From the listing below, extract word for word the lines between the one holding "state / province: Puntarenas" and the one holding "state / province: Tamaulipas", including both of those lines.

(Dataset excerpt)
*-*-*
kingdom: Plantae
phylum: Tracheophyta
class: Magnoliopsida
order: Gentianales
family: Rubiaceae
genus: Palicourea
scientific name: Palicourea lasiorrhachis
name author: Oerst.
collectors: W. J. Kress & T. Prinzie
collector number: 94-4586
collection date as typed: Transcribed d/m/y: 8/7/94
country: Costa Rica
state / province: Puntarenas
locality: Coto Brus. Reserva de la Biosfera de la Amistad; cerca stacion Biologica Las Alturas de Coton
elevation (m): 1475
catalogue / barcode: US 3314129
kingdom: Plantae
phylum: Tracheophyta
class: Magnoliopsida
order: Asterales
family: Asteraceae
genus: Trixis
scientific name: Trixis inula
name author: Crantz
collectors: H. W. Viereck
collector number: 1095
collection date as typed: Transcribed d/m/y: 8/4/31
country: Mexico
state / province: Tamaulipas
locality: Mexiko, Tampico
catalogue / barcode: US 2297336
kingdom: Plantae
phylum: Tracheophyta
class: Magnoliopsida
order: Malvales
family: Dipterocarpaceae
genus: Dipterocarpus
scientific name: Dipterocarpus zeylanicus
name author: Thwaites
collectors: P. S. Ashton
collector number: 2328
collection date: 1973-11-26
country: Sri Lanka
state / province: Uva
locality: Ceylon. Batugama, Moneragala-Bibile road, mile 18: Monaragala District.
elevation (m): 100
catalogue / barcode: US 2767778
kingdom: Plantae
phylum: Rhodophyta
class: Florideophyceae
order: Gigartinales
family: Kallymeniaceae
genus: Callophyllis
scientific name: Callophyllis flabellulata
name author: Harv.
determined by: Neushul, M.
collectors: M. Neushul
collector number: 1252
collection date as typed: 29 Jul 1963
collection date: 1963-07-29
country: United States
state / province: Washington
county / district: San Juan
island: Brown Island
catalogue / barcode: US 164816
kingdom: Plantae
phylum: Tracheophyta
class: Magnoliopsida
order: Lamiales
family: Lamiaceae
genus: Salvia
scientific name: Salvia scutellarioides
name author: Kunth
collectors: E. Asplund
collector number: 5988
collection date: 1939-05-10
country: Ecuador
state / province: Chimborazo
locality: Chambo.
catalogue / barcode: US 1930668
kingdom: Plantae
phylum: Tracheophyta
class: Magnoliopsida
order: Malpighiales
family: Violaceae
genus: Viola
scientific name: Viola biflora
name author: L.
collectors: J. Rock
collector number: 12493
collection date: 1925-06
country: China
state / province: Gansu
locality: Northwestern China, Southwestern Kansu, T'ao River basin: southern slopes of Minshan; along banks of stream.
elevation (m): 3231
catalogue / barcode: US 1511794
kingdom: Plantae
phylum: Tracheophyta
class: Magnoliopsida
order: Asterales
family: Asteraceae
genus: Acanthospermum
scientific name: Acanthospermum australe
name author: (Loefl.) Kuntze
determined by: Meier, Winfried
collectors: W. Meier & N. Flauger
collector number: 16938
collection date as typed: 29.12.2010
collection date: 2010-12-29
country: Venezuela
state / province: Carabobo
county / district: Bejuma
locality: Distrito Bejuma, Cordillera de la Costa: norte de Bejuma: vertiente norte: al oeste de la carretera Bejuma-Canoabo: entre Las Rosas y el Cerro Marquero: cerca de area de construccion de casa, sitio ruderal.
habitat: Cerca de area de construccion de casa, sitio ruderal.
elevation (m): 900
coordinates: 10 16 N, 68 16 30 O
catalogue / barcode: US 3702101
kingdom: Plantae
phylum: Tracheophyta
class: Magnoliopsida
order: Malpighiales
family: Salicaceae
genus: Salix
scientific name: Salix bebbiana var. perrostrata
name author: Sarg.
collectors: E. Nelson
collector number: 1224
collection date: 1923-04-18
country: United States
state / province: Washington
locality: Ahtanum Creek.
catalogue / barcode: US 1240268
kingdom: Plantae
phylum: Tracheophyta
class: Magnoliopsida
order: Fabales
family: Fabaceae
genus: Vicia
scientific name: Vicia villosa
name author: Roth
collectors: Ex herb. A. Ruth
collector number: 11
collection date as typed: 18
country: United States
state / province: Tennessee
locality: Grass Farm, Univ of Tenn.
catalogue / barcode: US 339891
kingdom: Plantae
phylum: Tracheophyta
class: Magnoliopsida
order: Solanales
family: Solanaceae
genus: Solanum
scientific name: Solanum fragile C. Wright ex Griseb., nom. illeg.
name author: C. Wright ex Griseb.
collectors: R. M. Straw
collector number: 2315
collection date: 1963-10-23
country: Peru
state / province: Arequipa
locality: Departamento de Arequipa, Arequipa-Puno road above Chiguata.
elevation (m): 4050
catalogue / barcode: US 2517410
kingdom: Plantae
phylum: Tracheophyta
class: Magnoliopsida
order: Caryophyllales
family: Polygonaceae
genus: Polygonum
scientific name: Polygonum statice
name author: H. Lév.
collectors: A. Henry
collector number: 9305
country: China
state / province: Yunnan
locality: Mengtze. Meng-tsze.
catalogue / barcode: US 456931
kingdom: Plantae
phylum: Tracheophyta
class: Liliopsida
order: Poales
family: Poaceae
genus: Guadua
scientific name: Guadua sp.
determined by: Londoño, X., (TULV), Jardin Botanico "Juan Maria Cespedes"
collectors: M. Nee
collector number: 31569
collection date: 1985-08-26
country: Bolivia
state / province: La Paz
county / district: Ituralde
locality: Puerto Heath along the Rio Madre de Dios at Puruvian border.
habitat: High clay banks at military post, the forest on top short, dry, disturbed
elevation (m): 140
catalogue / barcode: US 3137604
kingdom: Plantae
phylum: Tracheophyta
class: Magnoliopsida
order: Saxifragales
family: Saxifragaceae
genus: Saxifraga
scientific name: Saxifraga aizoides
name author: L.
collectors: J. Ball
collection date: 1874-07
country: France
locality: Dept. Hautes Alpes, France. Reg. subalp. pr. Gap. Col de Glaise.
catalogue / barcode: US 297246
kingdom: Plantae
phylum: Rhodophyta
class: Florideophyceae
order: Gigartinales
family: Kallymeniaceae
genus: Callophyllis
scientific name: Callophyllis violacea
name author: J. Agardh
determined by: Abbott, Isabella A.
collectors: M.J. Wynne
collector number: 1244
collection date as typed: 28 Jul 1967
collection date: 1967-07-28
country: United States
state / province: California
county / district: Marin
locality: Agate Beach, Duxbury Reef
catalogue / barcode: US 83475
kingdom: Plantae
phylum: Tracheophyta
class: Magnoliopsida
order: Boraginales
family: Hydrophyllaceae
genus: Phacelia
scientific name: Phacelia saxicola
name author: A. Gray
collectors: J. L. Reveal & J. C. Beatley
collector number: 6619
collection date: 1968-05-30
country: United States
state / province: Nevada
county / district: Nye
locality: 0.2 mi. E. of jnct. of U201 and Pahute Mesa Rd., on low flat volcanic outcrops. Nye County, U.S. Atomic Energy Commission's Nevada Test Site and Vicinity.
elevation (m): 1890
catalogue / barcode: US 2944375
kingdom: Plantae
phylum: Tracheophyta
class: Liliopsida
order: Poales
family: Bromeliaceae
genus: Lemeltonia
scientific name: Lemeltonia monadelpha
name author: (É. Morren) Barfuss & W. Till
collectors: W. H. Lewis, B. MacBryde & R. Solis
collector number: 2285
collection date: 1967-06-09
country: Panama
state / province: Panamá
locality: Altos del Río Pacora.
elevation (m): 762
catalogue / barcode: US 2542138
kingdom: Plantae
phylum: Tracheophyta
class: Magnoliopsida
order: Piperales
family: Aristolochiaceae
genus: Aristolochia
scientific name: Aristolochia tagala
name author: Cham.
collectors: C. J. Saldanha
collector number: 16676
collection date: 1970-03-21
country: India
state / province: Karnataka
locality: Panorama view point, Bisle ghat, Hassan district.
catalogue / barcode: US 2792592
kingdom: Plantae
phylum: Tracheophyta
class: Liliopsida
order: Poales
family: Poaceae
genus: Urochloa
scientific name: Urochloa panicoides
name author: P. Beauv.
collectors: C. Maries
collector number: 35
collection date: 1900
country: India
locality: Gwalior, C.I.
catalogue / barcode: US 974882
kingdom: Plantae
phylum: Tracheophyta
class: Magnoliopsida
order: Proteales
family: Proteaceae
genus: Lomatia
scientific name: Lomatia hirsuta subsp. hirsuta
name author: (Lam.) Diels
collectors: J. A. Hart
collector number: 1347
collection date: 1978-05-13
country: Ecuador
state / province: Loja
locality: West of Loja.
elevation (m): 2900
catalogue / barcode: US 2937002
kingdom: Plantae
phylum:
*-*-*
*Exercise answer:*
state / province: Puntarenas
locality: Coto Brus. Reserva de la Biosfera de la Amistad; cerca stacion Biologica Las Alturas de Coton
elevation (m): 1475
catalogue / barcode: US 3314129
kingdom: Plantae
phylum: Tracheophyta
class: Magnoliopsida
order: Asterales
family: Asteraceae
genus: Trixis
scientific name: Trixis inula
name author: Crantz
collectors: H. W. Viereck
collector number: 1095
collection date as typed: Transcribed d/m/y: 8/4/31
country: Mexico
state / province: Tamaulipas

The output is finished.